Je nachdem, ob die Gesundheitssysteme in den einzelnen Ländern eher staatlich oder privatwirtschaftlich organisiert sind, unterscheiden sich die Organisationsstrukturen erheblich: So werden in den USA die meisten der rund 6.100 Dialysekliniken privat und nur etwa 1 % staatlich betrieben. In der Europäischen Union hingegen werden rund 57 % der etwa 5.500 Dialysekliniken von der öffentlichen Hand geführt. In Japan spielen private Nephrologen eine wichtige Rolle. In den von ihnen betriebenen Dialysezentren werden etwa 80 % der Dialysepatienten versorgt.

Die Vergütungssysteme für die Dialysebehandlung unterscheiden sich von Land zu Land, oft variieren sie sogar innerhalb einzelner Länder. In den USA stellen die staatlichen Gesundheitsfürsorgeprogramme Centers for Medicare and Medicaid Services (CMS) für die überwiegende Mehrheit aller US-amerikanischen Dialysepatienten die medizinische Versorgung sicher.

Der Markt für Dialysedienstleistungen in den USA ist stark konsolidiert. Fresenius Medical Care und der zweitgrößte Anbieter – DaVita – versorgen zusammen über 70 % aller Patienten. Im Jahr 2013 hat Fresenius Medical Care seine marktführende Position behauptet, und etwa 37 % der Dialysepatienten in den USA behandelt. Außerhalb der USA ist der Markt für Dialysedienstleistungen äußerst fragmentiert. Hier konkurriert Fresenius Medical Care insbesondere mit unabhängigen Einzelkliniken und solchen, die Krankenhäusern angegliedert sind.

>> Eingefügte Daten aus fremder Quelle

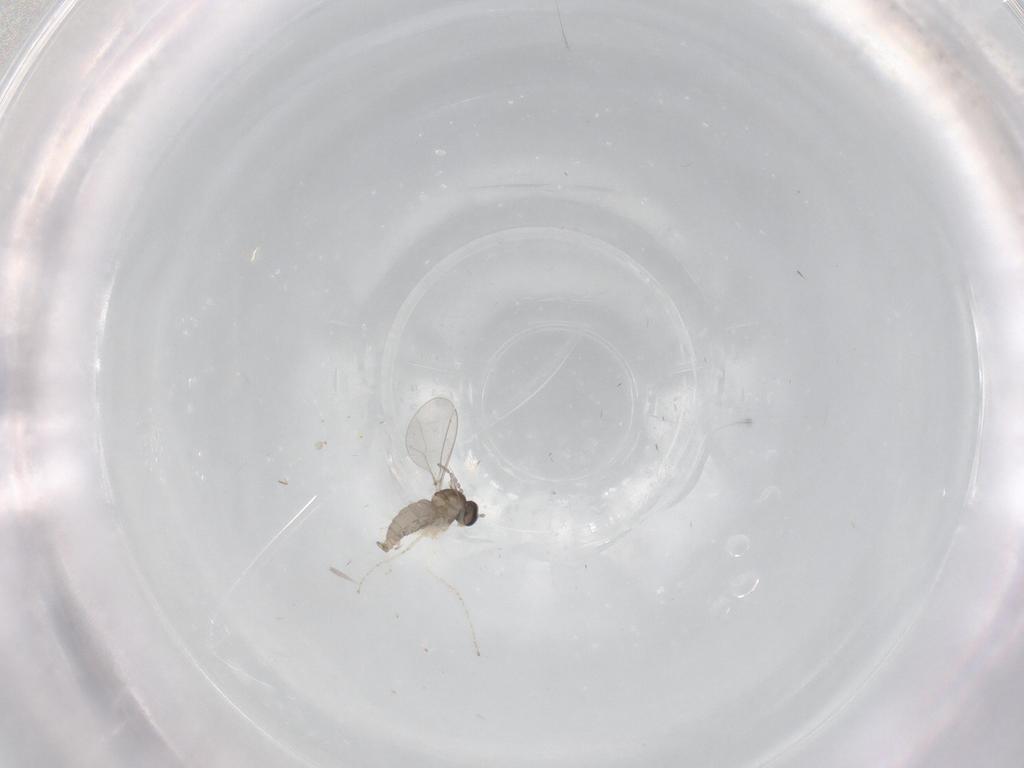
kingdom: Animalia
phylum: Arthropoda
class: Insecta
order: Diptera
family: Cecidomyiidae
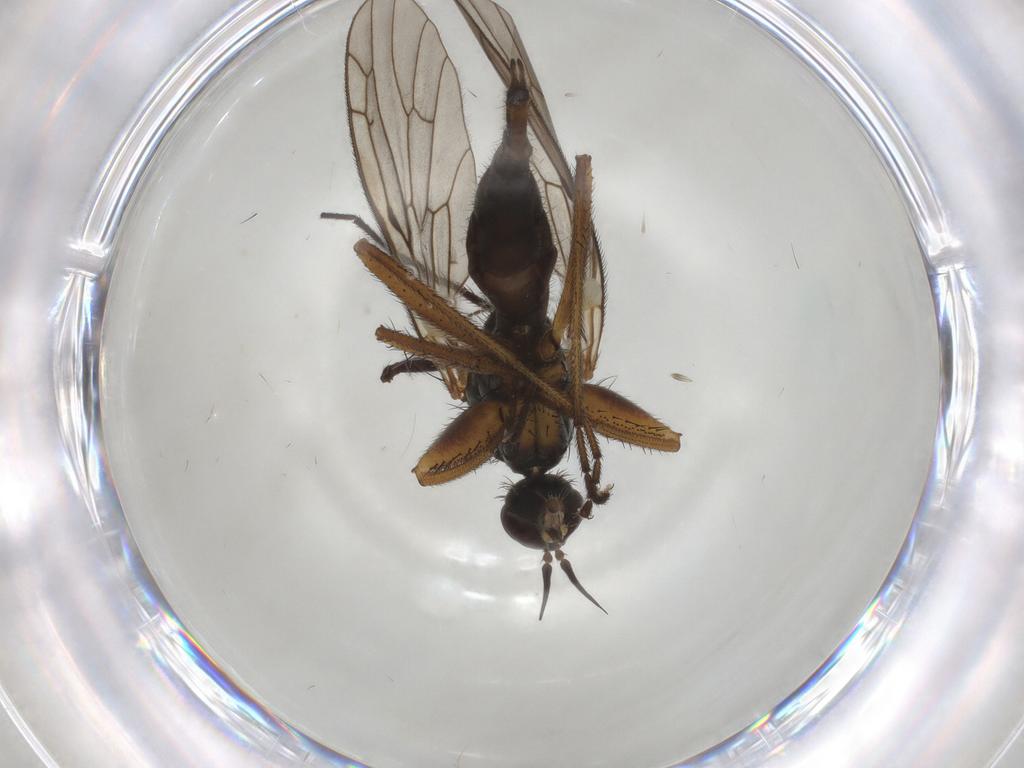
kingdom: Animalia
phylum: Arthropoda
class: Insecta
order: Diptera
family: Empididae
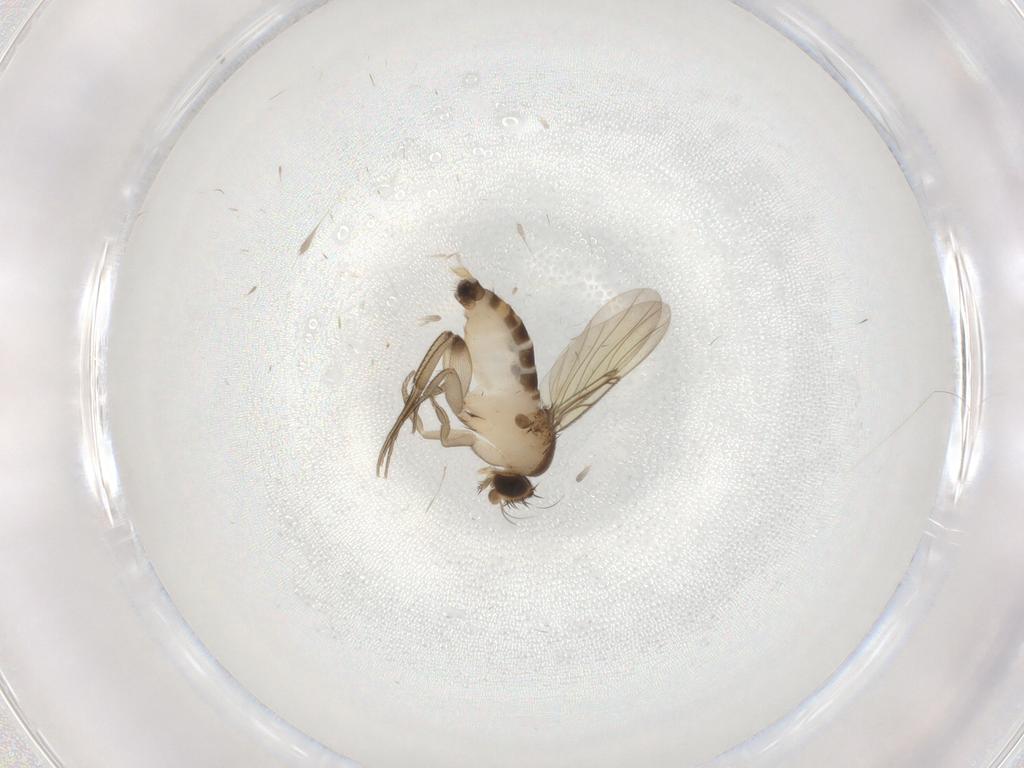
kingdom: Animalia
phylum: Arthropoda
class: Insecta
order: Diptera
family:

Die Zahl der Peritonealdialysepatienten betrug im Jahr 2013 weltweit rund 269.000. Fresenius Medical Care hat gemessen am Umsatz einen Marktanteil von rund 21 % und ist nach Baxter weltweit die Nummer zwei in diesem Markt. In den USA belief sich unser Marktanteil auf 42 %.

Dialyseprodukte

Im Dialyseproduktgeschäft ist Fresenius Medical Care mit einem Marktanteil von rund 34 % gemessen am Umsatz weltweit das führende Unternehmen, gefolgt von Baxter mit 30 %. Die Anteile der übrigen, mehrheitlich japanischen Anbieter liegen jeweils im einstelligen Prozentbereich.

Dialysatoren bilden die größte Produktgruppe. Das weltweite Absatzvolumen belief sich im Jahr 2013 auf rund 250 Millionen Stück. Davon hat Fresenius Medical Care rund 106 Millionen Stück produziert.

Ein noch besseres Bild ergibt sich bei Hämodialysegeräten: Von den mehr als 80.000 verkauften Geräten stammen rund 55 % von Fresenius Medical Care. In den USA kommen mehr als 94 % der Dialysegeräte, die dorthin verkauft wurden, von Fresenius Medical Care. Im Jahr 2013 war China nach den USA unser zweitgrößter Absatzmarkt für neu verkaufte Hämodialysegeräte. Wir haben dorthin rund 6.800 Stück geliefert. Mittlerweile stammt fast die Hälfte der Geräte, die in China eingesetzt werden, von Fresenius Medical Care.